Your instructions:
Render all of the material below as a JSON list of strings, with one string per line and blank lines omitted. Leave the pictures out of the list.

Data records:
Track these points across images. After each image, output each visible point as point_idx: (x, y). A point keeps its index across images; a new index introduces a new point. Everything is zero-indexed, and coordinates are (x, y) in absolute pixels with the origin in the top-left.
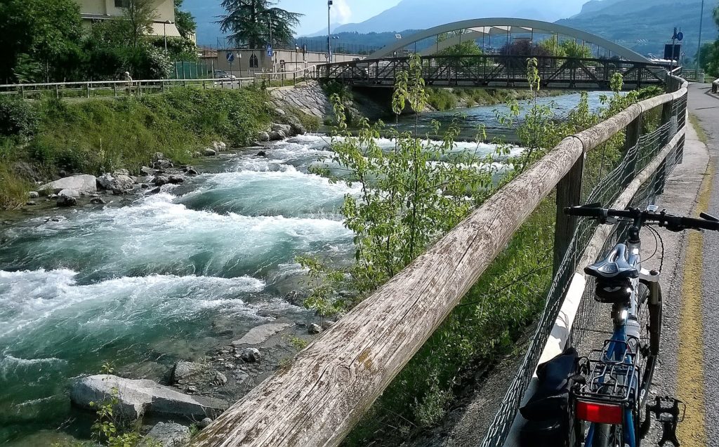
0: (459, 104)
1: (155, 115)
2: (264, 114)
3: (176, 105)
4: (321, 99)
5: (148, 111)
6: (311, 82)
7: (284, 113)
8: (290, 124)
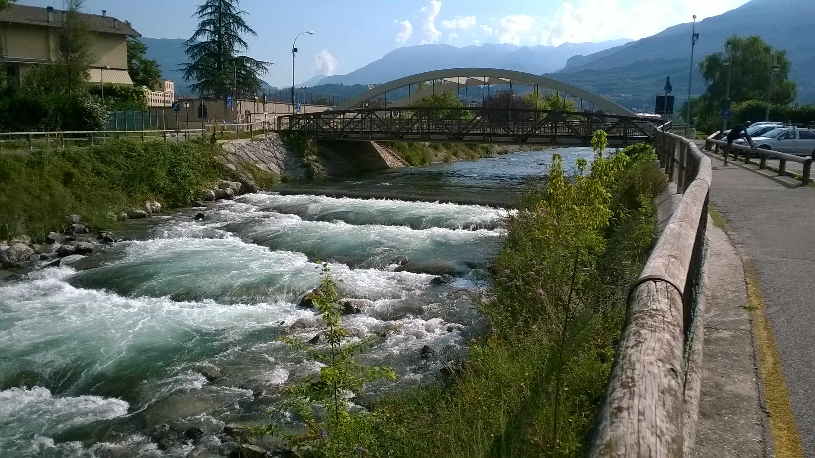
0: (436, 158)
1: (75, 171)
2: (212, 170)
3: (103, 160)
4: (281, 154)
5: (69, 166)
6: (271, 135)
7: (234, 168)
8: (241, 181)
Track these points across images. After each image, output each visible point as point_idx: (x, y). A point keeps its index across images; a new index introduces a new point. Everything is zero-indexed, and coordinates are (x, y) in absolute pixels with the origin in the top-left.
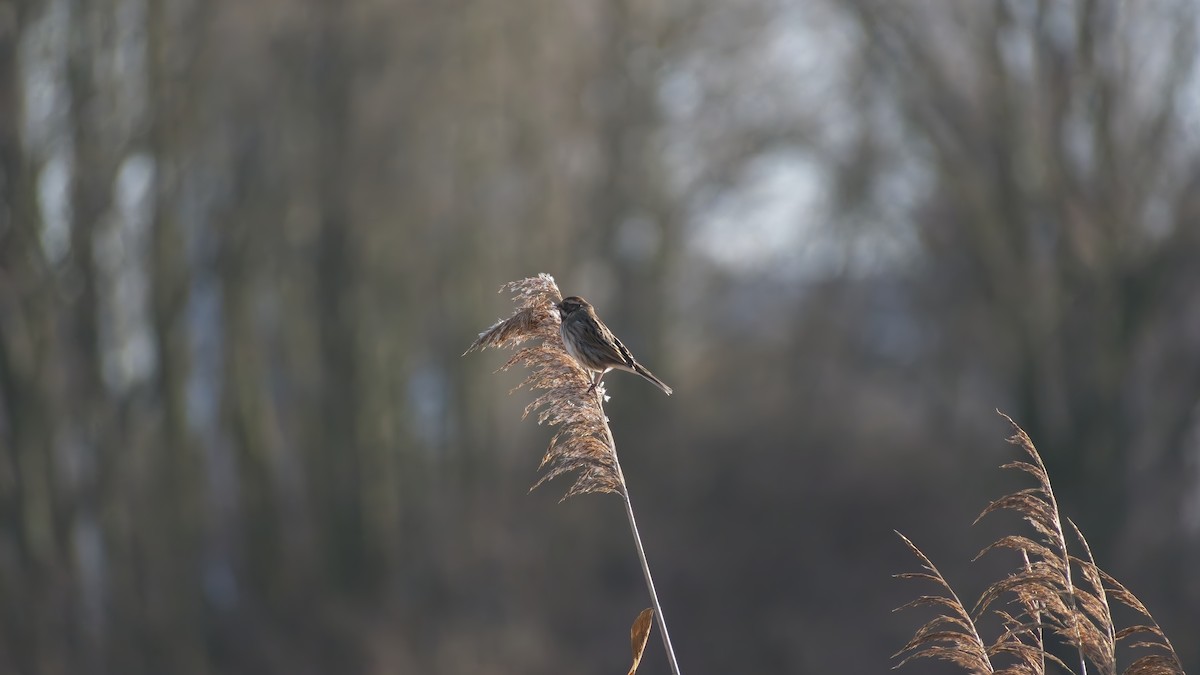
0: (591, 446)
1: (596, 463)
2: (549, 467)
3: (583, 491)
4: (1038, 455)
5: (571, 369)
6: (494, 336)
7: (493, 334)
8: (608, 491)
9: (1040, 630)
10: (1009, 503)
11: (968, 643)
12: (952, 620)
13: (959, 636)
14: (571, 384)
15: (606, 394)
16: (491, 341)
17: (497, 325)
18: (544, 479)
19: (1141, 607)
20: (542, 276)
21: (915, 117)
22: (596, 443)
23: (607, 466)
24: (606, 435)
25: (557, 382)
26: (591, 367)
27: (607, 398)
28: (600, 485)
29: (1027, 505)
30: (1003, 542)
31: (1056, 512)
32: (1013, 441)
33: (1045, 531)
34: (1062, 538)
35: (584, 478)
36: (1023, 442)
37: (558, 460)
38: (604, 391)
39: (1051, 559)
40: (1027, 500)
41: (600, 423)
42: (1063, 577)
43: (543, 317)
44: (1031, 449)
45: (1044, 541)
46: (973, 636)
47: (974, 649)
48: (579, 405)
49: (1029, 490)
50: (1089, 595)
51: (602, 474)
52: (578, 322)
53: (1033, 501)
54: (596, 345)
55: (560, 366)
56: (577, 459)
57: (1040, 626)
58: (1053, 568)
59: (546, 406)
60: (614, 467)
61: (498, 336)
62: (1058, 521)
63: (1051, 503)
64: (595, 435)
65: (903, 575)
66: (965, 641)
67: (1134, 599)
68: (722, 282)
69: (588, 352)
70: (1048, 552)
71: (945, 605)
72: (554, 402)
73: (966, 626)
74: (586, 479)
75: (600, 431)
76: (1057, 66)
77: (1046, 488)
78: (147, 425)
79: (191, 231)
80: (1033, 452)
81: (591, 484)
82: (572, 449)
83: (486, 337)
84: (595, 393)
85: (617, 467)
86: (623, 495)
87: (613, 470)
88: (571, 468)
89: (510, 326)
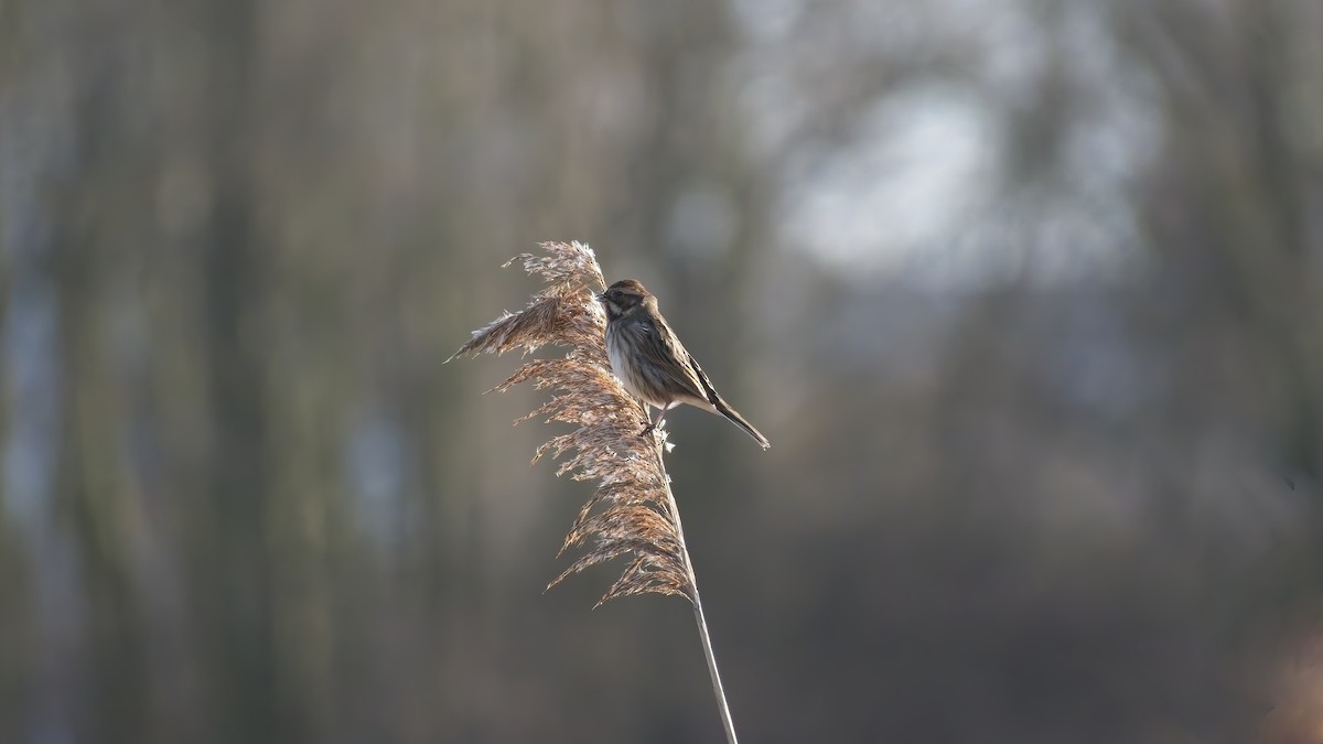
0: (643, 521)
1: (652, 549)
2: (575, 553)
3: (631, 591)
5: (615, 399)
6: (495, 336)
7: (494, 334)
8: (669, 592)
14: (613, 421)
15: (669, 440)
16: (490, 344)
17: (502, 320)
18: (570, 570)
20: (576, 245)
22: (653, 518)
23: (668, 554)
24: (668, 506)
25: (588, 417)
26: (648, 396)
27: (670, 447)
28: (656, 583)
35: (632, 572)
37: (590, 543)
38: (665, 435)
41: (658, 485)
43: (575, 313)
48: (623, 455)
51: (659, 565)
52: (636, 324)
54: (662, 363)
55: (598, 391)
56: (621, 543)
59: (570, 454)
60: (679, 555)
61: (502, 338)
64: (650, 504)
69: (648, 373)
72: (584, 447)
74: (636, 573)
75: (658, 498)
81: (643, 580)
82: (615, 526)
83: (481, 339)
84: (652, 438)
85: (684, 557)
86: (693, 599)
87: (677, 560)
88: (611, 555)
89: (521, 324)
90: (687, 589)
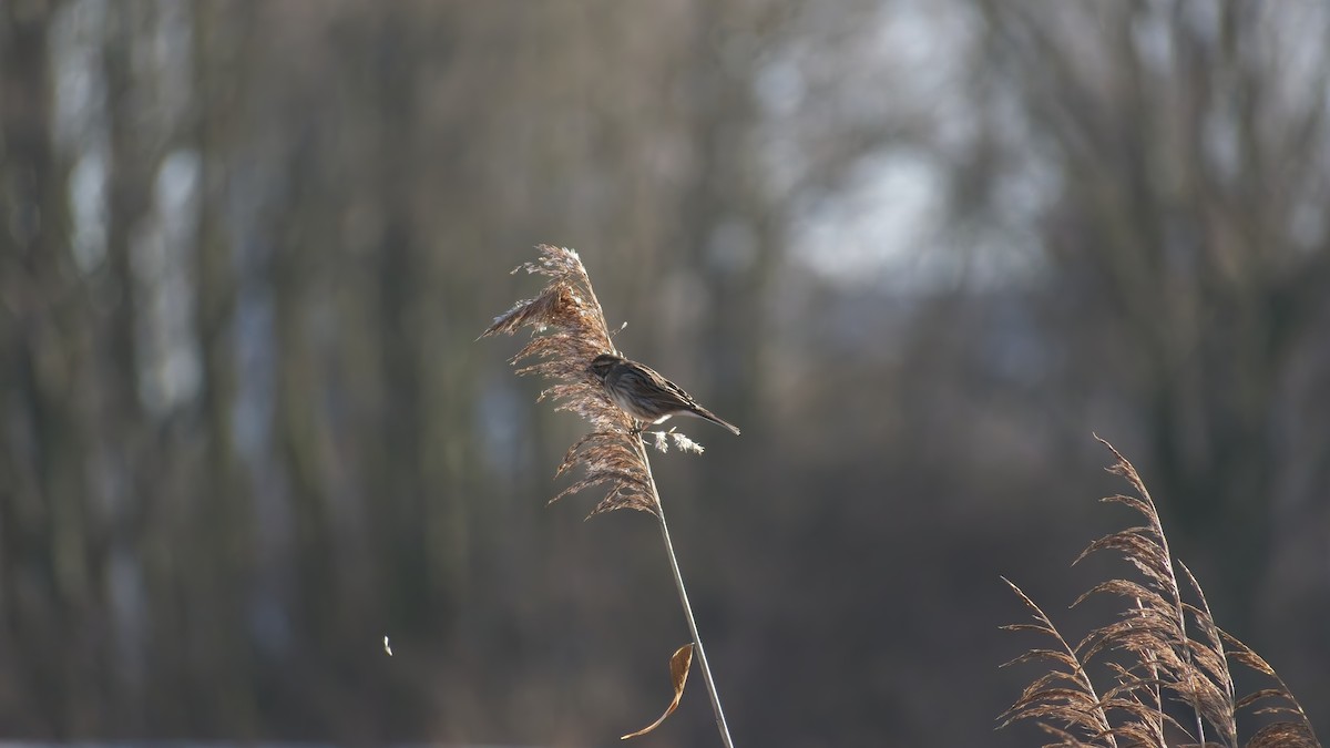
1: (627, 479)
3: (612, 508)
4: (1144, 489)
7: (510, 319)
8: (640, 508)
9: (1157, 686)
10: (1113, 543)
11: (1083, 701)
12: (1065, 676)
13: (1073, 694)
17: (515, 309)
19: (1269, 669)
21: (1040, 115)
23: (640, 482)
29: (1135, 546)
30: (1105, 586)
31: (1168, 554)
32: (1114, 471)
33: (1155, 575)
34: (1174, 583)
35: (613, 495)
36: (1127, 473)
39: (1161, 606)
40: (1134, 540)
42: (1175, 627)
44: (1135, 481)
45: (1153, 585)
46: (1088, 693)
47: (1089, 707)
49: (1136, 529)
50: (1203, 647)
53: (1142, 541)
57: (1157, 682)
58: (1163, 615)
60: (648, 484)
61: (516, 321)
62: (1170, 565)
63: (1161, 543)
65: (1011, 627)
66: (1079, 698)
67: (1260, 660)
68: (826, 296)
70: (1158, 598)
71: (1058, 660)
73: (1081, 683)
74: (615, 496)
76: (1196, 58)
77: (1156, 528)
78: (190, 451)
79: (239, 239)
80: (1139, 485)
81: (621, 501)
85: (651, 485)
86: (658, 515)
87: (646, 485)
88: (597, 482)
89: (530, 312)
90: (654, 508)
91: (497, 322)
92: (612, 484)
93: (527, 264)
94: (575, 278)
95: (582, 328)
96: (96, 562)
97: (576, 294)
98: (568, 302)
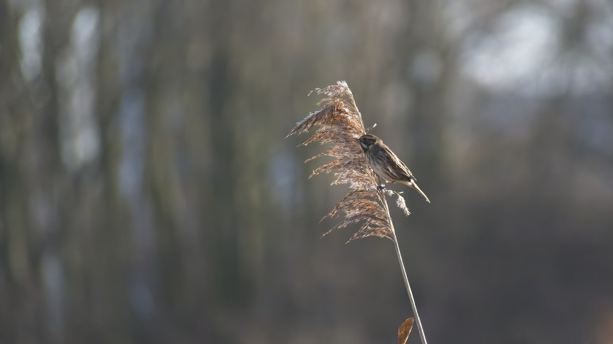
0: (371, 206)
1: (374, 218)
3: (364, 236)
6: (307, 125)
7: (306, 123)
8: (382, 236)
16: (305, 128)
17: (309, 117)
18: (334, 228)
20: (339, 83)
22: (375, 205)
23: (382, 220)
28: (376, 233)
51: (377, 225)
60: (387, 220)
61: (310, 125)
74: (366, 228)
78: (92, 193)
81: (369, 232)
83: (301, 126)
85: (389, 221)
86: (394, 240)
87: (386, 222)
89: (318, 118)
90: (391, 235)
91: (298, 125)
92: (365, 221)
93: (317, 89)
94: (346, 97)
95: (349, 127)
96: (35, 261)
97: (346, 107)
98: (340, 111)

Result for this task:
[
  "Track these points across images. After each image, output each visible point as point_idx: (x, y). A point keeps its index across images; a new index introduces a new point. Everything is zero-indexed, and coordinates are (x, y) in absolute pixels with the origin in the top-left.",
  "0: (459, 104)",
  "1: (155, 115)",
  "2: (264, 114)",
  "3: (176, 105)",
  "4: (321, 99)",
  "5: (148, 111)",
  "6: (311, 82)",
  "7: (284, 113)",
  "8: (290, 124)",
  "0: (436, 158)",
  "1: (75, 171)",
  "2: (212, 170)",
  "3: (103, 160)",
  "4: (281, 154)",
  "5: (69, 166)",
  "6: (271, 135)",
  "7: (234, 168)",
  "8: (241, 181)",
  "Track these points across images. After each image, output each visible point as point_idx: (x, y). A point keeps its index across images; a new index introduces a new point. Everything is zero-indexed, and coordinates are (x, y) in absolute pixels with the origin in the top-left.",
  "0: (591, 446)",
  "1: (596, 463)",
  "2: (549, 467)",
  "3: (583, 491)",
  "4: (1038, 455)",
  "5: (571, 369)",
  "6: (494, 336)",
  "7: (493, 334)",
  "8: (608, 491)",
  "9: (1040, 630)",
  "10: (1009, 503)",
  "11: (968, 643)",
  "12: (952, 620)",
  "13: (959, 636)",
  "14: (571, 384)",
  "15: (606, 394)",
  "16: (491, 341)",
  "17: (497, 325)",
  "18: (544, 479)",
  "19: (1141, 607)",
  "20: (542, 276)",
  "21: (915, 117)",
  "22: (596, 443)",
  "23: (607, 466)",
  "24: (606, 435)",
  "25: (557, 382)",
  "26: (591, 367)",
  "27: (607, 398)",
  "28: (600, 485)",
  "29: (1027, 505)",
  "30: (1003, 542)",
  "31: (1056, 512)",
  "32: (1013, 441)",
  "33: (1045, 531)",
  "34: (1062, 538)",
  "35: (584, 478)",
  "36: (1023, 442)",
  "37: (558, 460)",
  "38: (604, 391)",
  "39: (1051, 559)",
  "40: (1027, 500)",
  "41: (600, 423)",
  "42: (1063, 577)",
  "43: (543, 317)",
  "44: (1031, 449)",
  "45: (1044, 541)",
  "46: (973, 636)",
  "47: (974, 649)",
  "48: (579, 405)",
  "49: (1029, 490)",
  "50: (1089, 595)",
  "51: (602, 474)",
  "52: (578, 322)",
  "53: (1033, 501)",
  "54: (596, 345)",
  "55: (560, 366)",
  "56: (577, 459)",
  "57: (1040, 626)",
  "58: (1053, 568)",
  "59: (546, 406)",
  "60: (614, 467)",
  "61: (498, 336)",
  "62: (1058, 521)",
  "63: (1051, 503)",
  "64: (595, 435)",
  "65: (903, 575)",
  "66: (965, 641)",
  "67: (1134, 599)",
  "68: (722, 282)",
  "69: (588, 352)",
  "70: (1048, 552)",
  "71: (945, 605)",
  "72: (554, 402)",
  "73: (966, 626)",
  "74: (586, 479)",
  "75: (600, 431)",
  "76: (1057, 66)",
  "77: (1046, 488)",
  "78: (147, 425)",
  "79: (191, 231)",
  "80: (1033, 452)",
  "81: (591, 484)",
  "82: (572, 449)",
  "83: (486, 337)",
  "84: (595, 393)",
  "85: (617, 467)",
  "86: (623, 495)",
  "87: (613, 470)",
  "88: (571, 468)",
  "89: (510, 326)",
  "0: (643, 521)",
  "1: (652, 549)",
  "2: (575, 553)",
  "3: (631, 591)",
  "5: (615, 399)",
  "6: (495, 336)",
  "7: (494, 334)",
  "8: (669, 592)",
  "14: (613, 421)",
  "15: (669, 440)",
  "16: (490, 344)",
  "17: (502, 320)",
  "18: (570, 570)",
  "20: (576, 245)",
  "22: (653, 518)",
  "23: (668, 554)",
  "24: (668, 506)",
  "25: (588, 417)",
  "26: (648, 396)",
  "27: (670, 447)",
  "28: (656, 583)",
  "35: (632, 572)",
  "37: (590, 543)",
  "38: (665, 435)",
  "41: (658, 485)",
  "43: (575, 313)",
  "48: (623, 455)",
  "51: (659, 565)",
  "52: (636, 324)",
  "54: (662, 363)",
  "55: (598, 391)",
  "56: (621, 543)",
  "59: (570, 454)",
  "60: (679, 555)",
  "61: (502, 338)",
  "64: (650, 504)",
  "69: (648, 373)",
  "72: (584, 447)",
  "74: (636, 573)",
  "75: (658, 498)",
  "81: (643, 580)",
  "82: (615, 526)",
  "83: (481, 339)",
  "84: (652, 438)",
  "85: (684, 557)",
  "86: (693, 599)",
  "87: (677, 560)",
  "88: (611, 555)",
  "89: (521, 324)",
  "90: (687, 589)",
  "1: (627, 479)",
  "3: (612, 508)",
  "4: (1144, 489)",
  "7: (510, 319)",
  "8: (640, 508)",
  "9: (1157, 686)",
  "10: (1113, 543)",
  "11: (1083, 701)",
  "12: (1065, 676)",
  "13: (1073, 694)",
  "17: (515, 309)",
  "19: (1269, 669)",
  "21: (1040, 115)",
  "23: (640, 482)",
  "29: (1135, 546)",
  "30: (1105, 586)",
  "31: (1168, 554)",
  "32: (1114, 471)",
  "33: (1155, 575)",
  "34: (1174, 583)",
  "35: (613, 495)",
  "36: (1127, 473)",
  "39: (1161, 606)",
  "40: (1134, 540)",
  "42: (1175, 627)",
  "44: (1135, 481)",
  "45: (1153, 585)",
  "46: (1088, 693)",
  "47: (1089, 707)",
  "49: (1136, 529)",
  "50: (1203, 647)",
  "53: (1142, 541)",
  "57: (1157, 682)",
  "58: (1163, 615)",
  "60: (648, 484)",
  "61: (516, 321)",
  "62: (1170, 565)",
  "63: (1161, 543)",
  "65: (1011, 627)",
  "66: (1079, 698)",
  "67: (1260, 660)",
  "68: (826, 296)",
  "70: (1158, 598)",
  "71: (1058, 660)",
  "73: (1081, 683)",
  "74: (615, 496)",
  "76: (1196, 58)",
  "77: (1156, 528)",
  "78: (190, 451)",
  "79: (239, 239)",
  "80: (1139, 485)",
  "81: (621, 501)",
  "85: (651, 485)",
  "86: (658, 515)",
  "87: (646, 485)",
  "88: (597, 482)",
  "89: (530, 312)",
  "90: (654, 508)",
  "91: (497, 322)",
  "92: (612, 484)",
  "93: (527, 264)",
  "94: (575, 278)",
  "95: (582, 328)",
  "96: (96, 562)",
  "97: (576, 294)",
  "98: (568, 302)",
  "0: (371, 206)",
  "1: (374, 218)",
  "3: (364, 236)",
  "6: (307, 125)",
  "7: (306, 123)",
  "8: (382, 236)",
  "16: (305, 128)",
  "17: (309, 117)",
  "18: (334, 228)",
  "20: (339, 83)",
  "22: (375, 205)",
  "23: (382, 220)",
  "28: (376, 233)",
  "51: (377, 225)",
  "60: (387, 220)",
  "61: (310, 125)",
  "74: (366, 228)",
  "78: (92, 193)",
  "81: (369, 232)",
  "83: (301, 126)",
  "85: (389, 221)",
  "86: (394, 240)",
  "87: (386, 222)",
  "89: (318, 118)",
  "90: (391, 235)",
  "91: (298, 125)",
  "92: (365, 221)",
  "93: (317, 89)",
  "94: (346, 97)",
  "95: (349, 127)",
  "96: (35, 261)",
  "97: (346, 107)",
  "98: (340, 111)"
]